==== AVAILABLE RECORDS ====
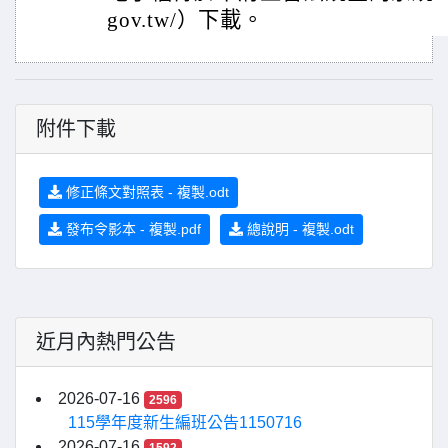
gov.tw/）下載。
附件下載
修正條文對照表 - 複製.odt
發布令影本 - 複製.pdf
總說明 - 複製.odt
近月內熱門公告
2026-07-16
2596
115學年度新生編班公告1150716
2026-07-16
====
** BRIEF **
Write out the text lines of the data above character for character, omitting the pictures.

** EXERCISE RESULT **
gov.tw/）下載。
附件下載
修正條文對照表 - 複製.odt
發布令影本 - 複製.pdf
總說明 - 複製.odt
近月內熱門公告
2026-07-16
2596
115學年度新生編班公告1150716
2026-07-16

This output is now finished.